## Task prompt
Update the listing below so that each "scientific name" reads "taxon name" instead. Keep every other word and line the same.

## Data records
━━━
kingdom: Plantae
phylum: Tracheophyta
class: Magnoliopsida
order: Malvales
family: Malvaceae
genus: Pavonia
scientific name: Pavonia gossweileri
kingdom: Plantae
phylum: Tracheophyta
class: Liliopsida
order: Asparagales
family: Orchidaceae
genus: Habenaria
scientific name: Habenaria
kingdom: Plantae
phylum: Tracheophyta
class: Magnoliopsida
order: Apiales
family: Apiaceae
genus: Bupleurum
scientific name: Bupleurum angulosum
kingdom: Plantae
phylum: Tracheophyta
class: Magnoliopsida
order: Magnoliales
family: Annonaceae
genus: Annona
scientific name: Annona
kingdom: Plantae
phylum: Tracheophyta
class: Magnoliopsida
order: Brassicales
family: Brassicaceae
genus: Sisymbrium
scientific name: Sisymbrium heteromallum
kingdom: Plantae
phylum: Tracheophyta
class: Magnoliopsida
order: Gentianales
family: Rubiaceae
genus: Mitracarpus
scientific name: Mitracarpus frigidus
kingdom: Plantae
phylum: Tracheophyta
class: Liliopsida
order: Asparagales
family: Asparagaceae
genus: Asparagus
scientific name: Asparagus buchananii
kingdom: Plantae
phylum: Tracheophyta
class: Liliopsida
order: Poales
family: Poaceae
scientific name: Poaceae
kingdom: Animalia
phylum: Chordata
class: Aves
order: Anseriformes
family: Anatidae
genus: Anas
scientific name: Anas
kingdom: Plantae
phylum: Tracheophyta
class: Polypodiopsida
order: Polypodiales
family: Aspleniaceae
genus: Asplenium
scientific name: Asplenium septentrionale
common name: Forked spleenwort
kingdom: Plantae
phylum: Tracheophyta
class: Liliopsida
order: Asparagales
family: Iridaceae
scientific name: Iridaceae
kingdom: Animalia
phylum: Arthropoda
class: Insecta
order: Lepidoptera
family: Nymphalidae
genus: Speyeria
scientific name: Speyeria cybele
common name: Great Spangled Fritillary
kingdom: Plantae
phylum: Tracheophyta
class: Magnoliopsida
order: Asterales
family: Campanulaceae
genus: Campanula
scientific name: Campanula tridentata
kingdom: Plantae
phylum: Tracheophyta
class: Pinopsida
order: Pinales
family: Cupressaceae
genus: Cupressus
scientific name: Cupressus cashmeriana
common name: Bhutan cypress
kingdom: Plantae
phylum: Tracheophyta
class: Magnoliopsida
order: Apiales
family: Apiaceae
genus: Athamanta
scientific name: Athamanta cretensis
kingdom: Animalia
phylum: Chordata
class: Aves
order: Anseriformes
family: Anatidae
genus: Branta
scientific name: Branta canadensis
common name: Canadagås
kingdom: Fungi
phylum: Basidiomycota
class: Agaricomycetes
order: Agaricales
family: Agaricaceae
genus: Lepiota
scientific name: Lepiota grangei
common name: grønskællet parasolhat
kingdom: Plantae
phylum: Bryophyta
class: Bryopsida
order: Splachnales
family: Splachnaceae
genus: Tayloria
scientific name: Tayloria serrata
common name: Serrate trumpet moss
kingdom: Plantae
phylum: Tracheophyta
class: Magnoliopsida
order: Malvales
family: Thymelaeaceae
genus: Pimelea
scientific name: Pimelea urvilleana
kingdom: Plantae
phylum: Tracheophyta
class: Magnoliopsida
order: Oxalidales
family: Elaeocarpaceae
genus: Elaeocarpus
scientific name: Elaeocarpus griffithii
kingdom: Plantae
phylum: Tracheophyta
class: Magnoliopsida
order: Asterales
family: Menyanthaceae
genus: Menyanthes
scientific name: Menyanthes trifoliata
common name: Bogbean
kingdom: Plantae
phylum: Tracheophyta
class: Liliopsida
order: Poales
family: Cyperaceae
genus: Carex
━━━
## Result
kingdom: Plantae
phylum: Tracheophyta
class: Magnoliopsida
order: Malvales
family: Malvaceae
genus: Pavonia
taxon name: Pavonia gossweileri
kingdom: Plantae
phylum: Tracheophyta
class: Liliopsida
order: Asparagales
family: Orchidaceae
genus: Habenaria
taxon name: Habenaria
kingdom: Plantae
phylum: Tracheophyta
class: Magnoliopsida
order: Apiales
family: Apiaceae
genus: Bupleurum
taxon name: Bupleurum angulosum
kingdom: Plantae
phylum: Tracheophyta
class: Magnoliopsida
order: Magnoliales
family: Annonaceae
genus: Annona
taxon name: Annona
kingdom: Plantae
phylum: Tracheophyta
class: Magnoliopsida
order: Brassicales
family: Brassicaceae
genus: Sisymbrium
taxon name: Sisymbrium heteromallum
kingdom: Plantae
phylum: Tracheophyta
class: Magnoliopsida
order: Gentianales
family: Rubiaceae
genus: Mitracarpus
taxon name: Mitracarpus frigidus
kingdom: Plantae
phylum: Tracheophyta
class: Liliopsida
order: Asparagales
family: Asparagaceae
genus: Asparagus
taxon name: Asparagus buchananii
kingdom: Plantae
phylum: Tracheophyta
class: Liliopsida
order: Poales
family: Poaceae
taxon name: Poaceae
kingdom: Animalia
phylum: Chordata
class: Aves
order: Anseriformes
family: Anatidae
genus: Anas
taxon name: Anas
kingdom: Plantae
phylum: Tracheophyta
class: Polypodiopsida
order: Polypodiales
family: Aspleniaceae
genus: Asplenium
taxon name: Asplenium septentrionale
common name: Forked spleenwort
kingdom: Plantae
phylum: Tracheophyta
class: Liliopsida
order: Asparagales
family: Iridaceae
taxon name: Iridaceae
kingdom: Animalia
phylum: Arthropoda
class: Insecta
order: Lepidoptera
family: Nymphalidae
genus: Speyeria
taxon name: Speyeria cybele
common name: Great Spangled Fritillary
kingdom: Plantae
phylum: Tracheophyta
class: Magnoliopsida
order: Asterales
family: Campanulaceae
genus: Campanula
taxon name: Campanula tridentata
kingdom: Plantae
phylum: Tracheophyta
class: Pinopsida
order: Pinales
family: Cupressaceae
genus: Cupressus
taxon name: Cupressus cashmeriana
common name: Bhutan cypress
kingdom: Plantae
phylum: Tracheophyta
class: Magnoliopsida
order: Apiales
family: Apiaceae
genus: Athamanta
taxon name: Athamanta cretensis
kingdom: Animalia
phylum: Chordata
class: Aves
order: Anseriformes
family: Anatidae
genus: Branta
taxon name: Branta canadensis
common name: Canadagås
kingdom: Fungi
phylum: Basidiomycota
class: Agaricomycetes
order: Agaricales
family: Agaricaceae
genus: Lepiota
taxon name: Lepiota grangei
common name: grønskællet parasolhat
kingdom: Plantae
phylum: Bryophyta
class: Bryopsida
order: Splachnales
family: Splachnaceae
genus: Tayloria
taxon name: Tayloria serrata
common name: Serrate trumpet moss
kingdom: Plantae
phylum: Tracheophyta
class: Magnoliopsida
order: Malvales
family: Thymelaeaceae
genus: Pimelea
taxon name: Pimelea urvilleana
kingdom: Plantae
phylum: Tracheophyta
class: Magnoliopsida
order: Oxalidales
family: Elaeocarpaceae
genus: Elaeocarpus
taxon name: Elaeocarpus griffithii
kingdom: Plantae
phylum: Tracheophyta
class: Magnoliopsida
order: Asterales
family: Menyanthaceae
genus: Menyanthes
taxon name: Menyanthes trifoliata
common name: Bogbean
kingdom: Plantae
phylum: Tracheophyta
class: Liliopsida
order: Poales
family: Cyperaceae
genus: Carex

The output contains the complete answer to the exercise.